What to do:
An exact transcription of all the records is required, minus the images.

Stored data entries:
=== Begin Enclosure ===
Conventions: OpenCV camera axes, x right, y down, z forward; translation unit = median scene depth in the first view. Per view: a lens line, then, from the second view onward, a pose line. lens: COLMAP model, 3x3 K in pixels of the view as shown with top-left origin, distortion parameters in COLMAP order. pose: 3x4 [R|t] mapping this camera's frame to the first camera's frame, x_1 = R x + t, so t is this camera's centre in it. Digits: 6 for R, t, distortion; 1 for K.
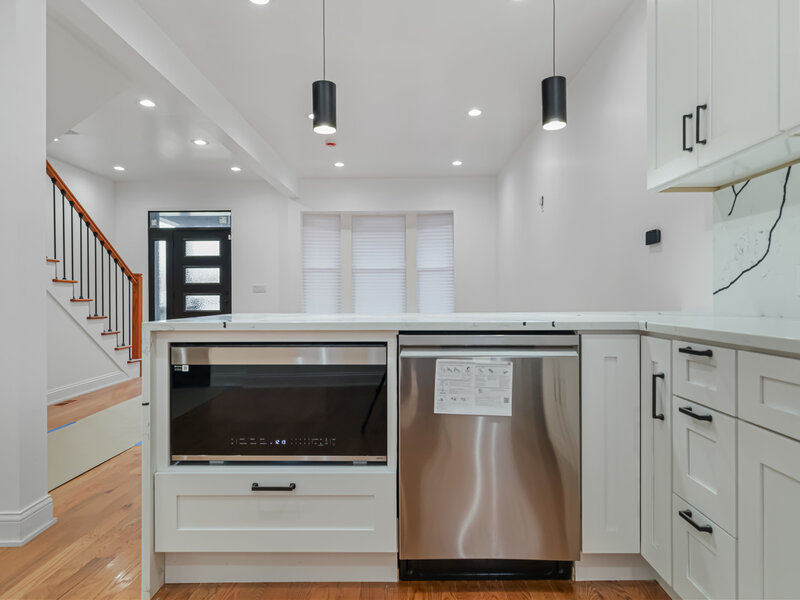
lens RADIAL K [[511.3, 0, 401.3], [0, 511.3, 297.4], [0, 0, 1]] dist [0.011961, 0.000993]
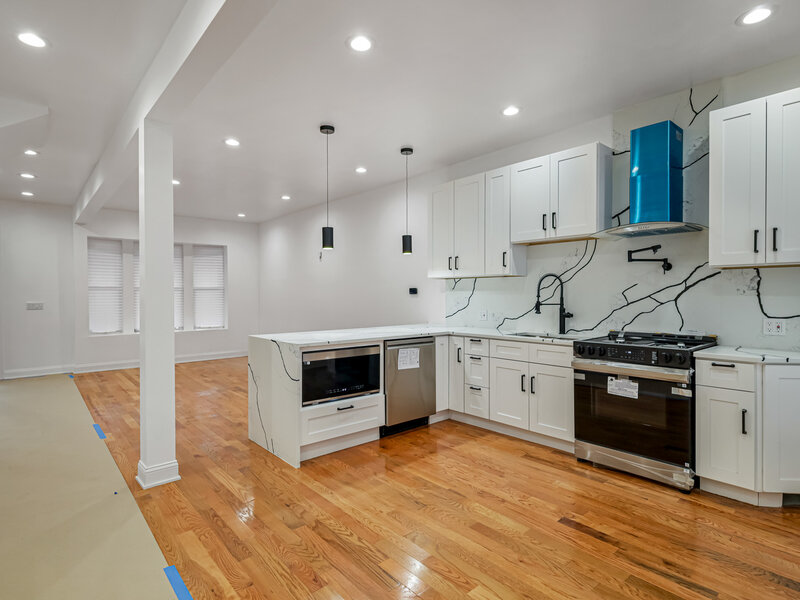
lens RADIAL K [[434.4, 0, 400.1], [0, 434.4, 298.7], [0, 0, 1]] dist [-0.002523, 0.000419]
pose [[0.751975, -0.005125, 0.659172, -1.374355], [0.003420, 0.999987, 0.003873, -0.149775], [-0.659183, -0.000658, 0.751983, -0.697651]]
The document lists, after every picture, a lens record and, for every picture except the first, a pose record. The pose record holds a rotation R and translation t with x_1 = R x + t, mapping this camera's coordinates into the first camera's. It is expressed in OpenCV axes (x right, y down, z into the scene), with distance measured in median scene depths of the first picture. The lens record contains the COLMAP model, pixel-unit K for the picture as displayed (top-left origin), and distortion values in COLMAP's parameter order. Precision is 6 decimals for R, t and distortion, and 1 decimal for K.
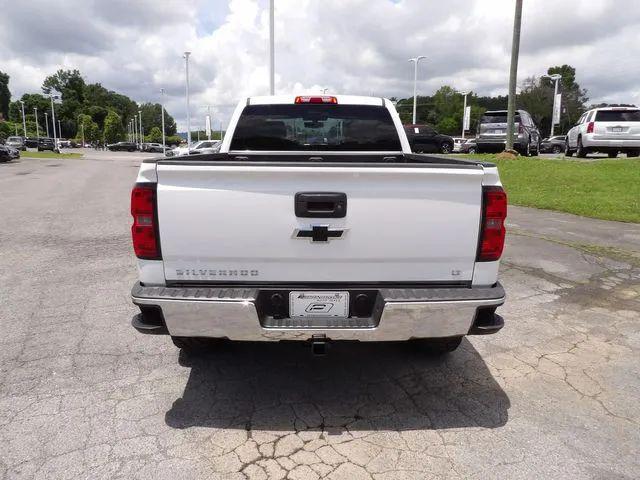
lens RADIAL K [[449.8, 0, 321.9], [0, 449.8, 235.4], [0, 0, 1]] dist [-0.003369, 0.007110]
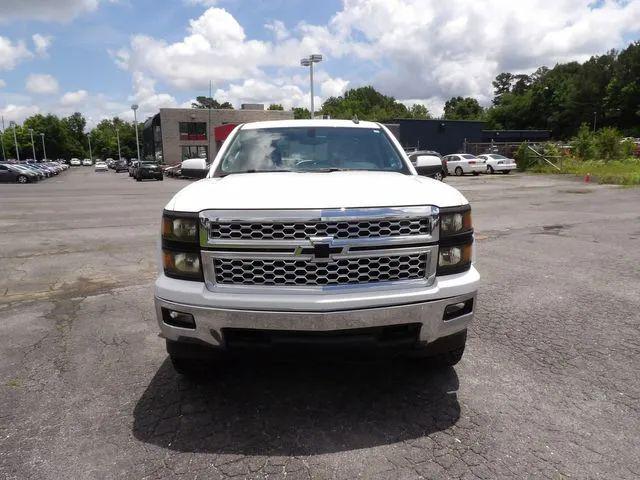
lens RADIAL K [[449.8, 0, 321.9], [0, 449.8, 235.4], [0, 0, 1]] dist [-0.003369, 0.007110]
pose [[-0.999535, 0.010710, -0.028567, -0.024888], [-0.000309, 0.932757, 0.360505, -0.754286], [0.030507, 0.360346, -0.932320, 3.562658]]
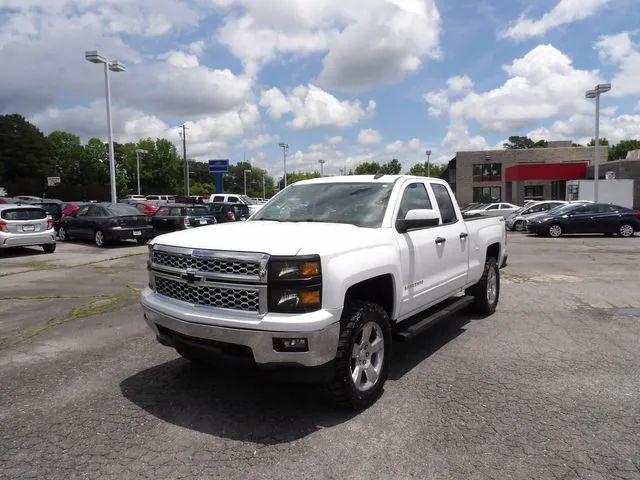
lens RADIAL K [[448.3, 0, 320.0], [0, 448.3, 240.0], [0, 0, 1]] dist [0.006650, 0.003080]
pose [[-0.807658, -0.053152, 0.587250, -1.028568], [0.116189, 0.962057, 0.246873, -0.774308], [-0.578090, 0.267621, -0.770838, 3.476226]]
=== End Enclosure ===
Written response:
Conventions: OpenCV camera axes, x right, y down, z forward; translation unit = median scene depth in the first view. Per view: a lens line, then, from the second view onward, a pose line. lens: COLMAP model, 3x3 K in pixels of the view as shown with top-left origin, distortion parameters in COLMAP order. pose: 3x4 [R|t] mapping this camera's frame to the first camera's frame, x_1 = R x + t, so t is this camera's centre in it. Digits: 6 for R, t, distortion; 1 for K.
lens RADIAL K [[511.3, 0, 401.3], [0, 511.3, 297.4], [0, 0, 1]] dist [0.011961, 0.000993]
lens RADIAL K [[434.4, 0, 400.1], [0, 434.4, 298.7], [0, 0, 1]] dist [-0.002523, 0.000419]
pose [[0.751975, -0.005125, 0.659172, -1.374355], [0.003420, 0.999987, 0.003873, -0.149775], [-0.659183, -0.000658, 0.751983, -0.697651]]
The document lists, after every picture, a lens record and, for every picture except the first, a pose record. The pose record holds a rotation R and translation t with x_1 = R x + t, mapping this camera's coordinates into the first camera's. It is expressed in OpenCV axes (x right, y down, z into the scene), with distance measured in median scene depths of the first picture. The lens record contains the COLMAP model, pixel-unit K for the picture as displayed (top-left origin), and distortion values in COLMAP's parameter order. Precision is 6 decimals for R, t and distortion, and 1 decimal for K.
lens RADIAL K [[449.8, 0, 321.9], [0, 449.8, 235.4], [0, 0, 1]] dist [-0.003369, 0.007110]
lens RADIAL K [[449.8, 0, 321.9], [0, 449.8, 235.4], [0, 0, 1]] dist [-0.003369, 0.007110]
pose [[-0.999535, 0.010710, -0.028567, -0.024888], [-0.000309, 0.932757, 0.360505, -0.754286], [0.030507, 0.360346, -0.932320, 3.562658]]
lens RADIAL K [[448.3, 0, 320.0], [0, 448.3, 240.0], [0, 0, 1]] dist [0.006650, 0.003080]
pose [[-0.807658, -0.053152, 0.587250, -1.028568], [0.116189, 0.962057, 0.246873, -0.774308], [-0.578090, 0.267621, -0.770838, 3.476226]]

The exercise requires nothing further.